Requirement: I would like each line of the data that holds the word "wrist" copied out.

Task inputs:
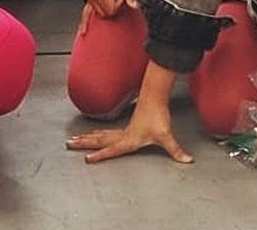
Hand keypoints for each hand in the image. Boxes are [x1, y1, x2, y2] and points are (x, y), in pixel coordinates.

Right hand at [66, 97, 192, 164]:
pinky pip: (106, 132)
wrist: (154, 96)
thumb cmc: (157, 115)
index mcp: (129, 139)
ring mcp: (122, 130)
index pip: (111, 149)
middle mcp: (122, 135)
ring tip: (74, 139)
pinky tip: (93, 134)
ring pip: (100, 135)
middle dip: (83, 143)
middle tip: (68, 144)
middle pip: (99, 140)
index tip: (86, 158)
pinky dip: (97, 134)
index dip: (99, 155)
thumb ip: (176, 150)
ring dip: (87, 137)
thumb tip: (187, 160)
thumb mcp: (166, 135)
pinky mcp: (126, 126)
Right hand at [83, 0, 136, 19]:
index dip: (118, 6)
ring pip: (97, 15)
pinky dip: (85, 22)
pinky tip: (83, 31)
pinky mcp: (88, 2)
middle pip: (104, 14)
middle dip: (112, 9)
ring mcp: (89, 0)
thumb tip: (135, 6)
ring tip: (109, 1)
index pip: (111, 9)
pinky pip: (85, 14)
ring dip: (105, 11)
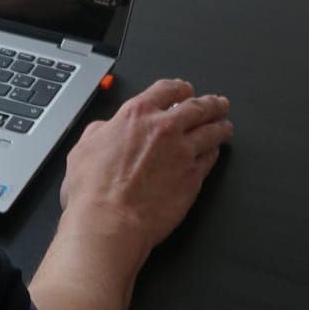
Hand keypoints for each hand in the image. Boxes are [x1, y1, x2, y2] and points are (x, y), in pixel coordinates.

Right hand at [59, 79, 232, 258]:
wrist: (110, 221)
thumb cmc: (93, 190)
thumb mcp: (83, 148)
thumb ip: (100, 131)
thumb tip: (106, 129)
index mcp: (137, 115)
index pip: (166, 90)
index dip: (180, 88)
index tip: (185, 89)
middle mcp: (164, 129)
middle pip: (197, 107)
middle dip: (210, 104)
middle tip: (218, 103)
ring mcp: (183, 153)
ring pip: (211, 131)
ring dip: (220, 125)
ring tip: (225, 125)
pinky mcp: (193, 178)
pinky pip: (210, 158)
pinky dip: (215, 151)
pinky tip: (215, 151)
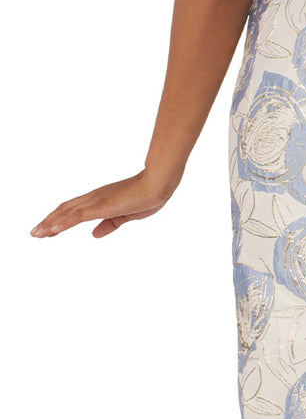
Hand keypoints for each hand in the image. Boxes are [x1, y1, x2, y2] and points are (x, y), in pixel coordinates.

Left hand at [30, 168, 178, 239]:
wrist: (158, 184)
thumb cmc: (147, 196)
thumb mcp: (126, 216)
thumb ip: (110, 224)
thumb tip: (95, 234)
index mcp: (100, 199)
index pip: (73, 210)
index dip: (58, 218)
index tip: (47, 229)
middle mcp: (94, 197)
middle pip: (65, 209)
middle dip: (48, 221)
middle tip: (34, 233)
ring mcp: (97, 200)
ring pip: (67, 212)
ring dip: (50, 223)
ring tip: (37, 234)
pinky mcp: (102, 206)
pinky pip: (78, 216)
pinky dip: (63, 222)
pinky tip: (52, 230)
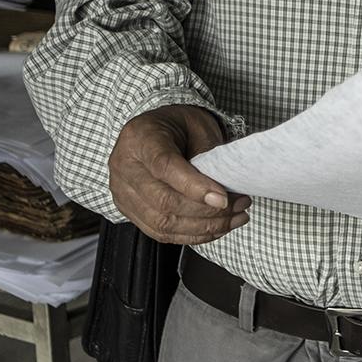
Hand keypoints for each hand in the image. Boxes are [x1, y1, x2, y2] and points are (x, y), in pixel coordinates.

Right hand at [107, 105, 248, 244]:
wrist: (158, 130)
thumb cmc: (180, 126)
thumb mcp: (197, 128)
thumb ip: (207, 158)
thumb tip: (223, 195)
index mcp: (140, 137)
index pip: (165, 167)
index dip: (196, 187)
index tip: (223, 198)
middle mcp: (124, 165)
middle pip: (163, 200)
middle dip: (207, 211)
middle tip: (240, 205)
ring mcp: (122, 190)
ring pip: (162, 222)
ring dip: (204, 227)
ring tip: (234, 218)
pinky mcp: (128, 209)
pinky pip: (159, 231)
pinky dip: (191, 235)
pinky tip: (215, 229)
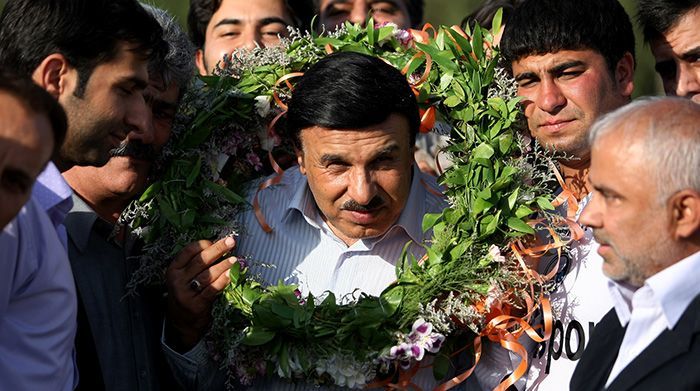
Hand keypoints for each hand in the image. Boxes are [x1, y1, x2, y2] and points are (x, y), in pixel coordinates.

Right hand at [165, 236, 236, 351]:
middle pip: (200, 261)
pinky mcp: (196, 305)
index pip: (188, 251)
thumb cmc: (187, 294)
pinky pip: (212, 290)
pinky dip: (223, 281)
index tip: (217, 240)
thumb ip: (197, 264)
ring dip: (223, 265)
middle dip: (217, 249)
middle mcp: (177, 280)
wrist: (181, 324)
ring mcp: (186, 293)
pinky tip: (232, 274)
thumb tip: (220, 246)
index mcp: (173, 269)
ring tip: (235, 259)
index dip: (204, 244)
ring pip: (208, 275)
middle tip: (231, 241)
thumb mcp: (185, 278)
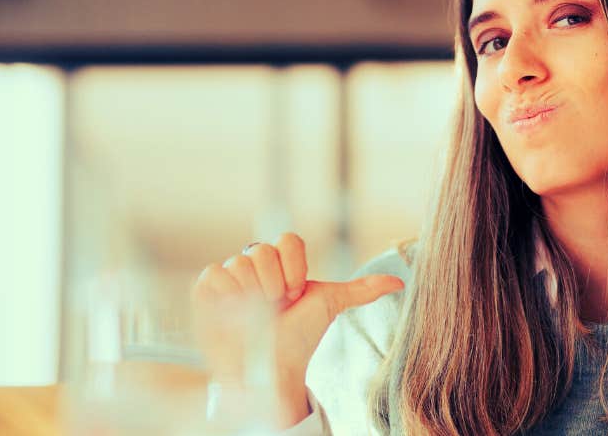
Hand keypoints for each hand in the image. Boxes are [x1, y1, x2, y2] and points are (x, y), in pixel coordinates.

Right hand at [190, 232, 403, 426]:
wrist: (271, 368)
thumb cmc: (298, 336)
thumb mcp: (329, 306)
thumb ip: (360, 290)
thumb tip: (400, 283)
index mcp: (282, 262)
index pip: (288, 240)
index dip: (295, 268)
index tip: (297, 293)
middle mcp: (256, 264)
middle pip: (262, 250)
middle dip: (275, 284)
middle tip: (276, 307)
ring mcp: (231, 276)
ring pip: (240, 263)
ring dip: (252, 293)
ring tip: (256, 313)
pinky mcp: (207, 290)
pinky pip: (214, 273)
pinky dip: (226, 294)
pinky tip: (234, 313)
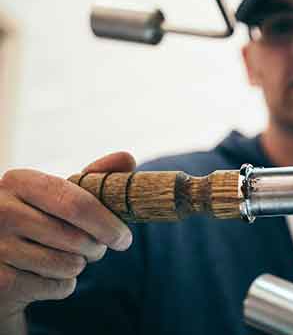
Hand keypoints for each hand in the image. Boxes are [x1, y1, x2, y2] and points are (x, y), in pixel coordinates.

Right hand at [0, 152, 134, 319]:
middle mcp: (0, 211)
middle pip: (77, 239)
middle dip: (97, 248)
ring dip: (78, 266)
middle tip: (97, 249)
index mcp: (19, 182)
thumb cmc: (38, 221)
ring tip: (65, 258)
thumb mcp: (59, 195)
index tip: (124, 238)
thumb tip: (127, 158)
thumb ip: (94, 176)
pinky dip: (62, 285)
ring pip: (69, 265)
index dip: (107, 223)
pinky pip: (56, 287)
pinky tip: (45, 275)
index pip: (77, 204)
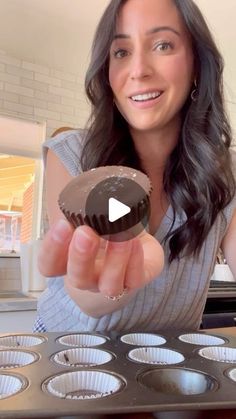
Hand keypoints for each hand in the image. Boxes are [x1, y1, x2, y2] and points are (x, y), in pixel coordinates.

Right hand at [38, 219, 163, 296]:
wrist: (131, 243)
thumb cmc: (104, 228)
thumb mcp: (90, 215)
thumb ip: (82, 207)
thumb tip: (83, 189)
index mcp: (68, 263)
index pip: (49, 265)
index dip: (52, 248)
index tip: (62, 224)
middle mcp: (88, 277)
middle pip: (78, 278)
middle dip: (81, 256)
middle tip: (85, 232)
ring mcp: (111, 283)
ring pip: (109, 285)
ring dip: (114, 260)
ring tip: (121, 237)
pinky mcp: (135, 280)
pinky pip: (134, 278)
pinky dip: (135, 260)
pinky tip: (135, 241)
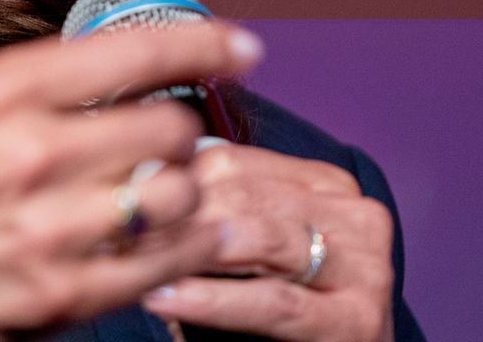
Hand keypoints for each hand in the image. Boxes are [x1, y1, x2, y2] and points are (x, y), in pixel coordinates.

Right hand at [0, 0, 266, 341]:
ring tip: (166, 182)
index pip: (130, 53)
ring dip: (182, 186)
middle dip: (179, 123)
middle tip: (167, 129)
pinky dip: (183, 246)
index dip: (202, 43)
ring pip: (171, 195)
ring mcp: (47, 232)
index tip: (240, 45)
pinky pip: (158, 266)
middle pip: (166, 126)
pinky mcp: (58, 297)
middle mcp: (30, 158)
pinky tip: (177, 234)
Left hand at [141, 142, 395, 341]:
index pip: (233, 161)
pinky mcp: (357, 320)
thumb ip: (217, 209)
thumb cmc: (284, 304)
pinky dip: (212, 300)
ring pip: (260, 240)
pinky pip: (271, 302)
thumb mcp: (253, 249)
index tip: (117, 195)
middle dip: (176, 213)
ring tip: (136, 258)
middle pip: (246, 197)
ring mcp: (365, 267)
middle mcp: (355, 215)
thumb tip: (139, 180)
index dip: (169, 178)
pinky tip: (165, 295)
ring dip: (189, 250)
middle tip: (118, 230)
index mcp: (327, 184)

Exercise output:
wrist: (154, 96)
wrist: (110, 221)
wrist: (158, 184)
wrist: (158, 130)
wrist: (181, 324)
wrist: (271, 368)
wrist: (131, 243)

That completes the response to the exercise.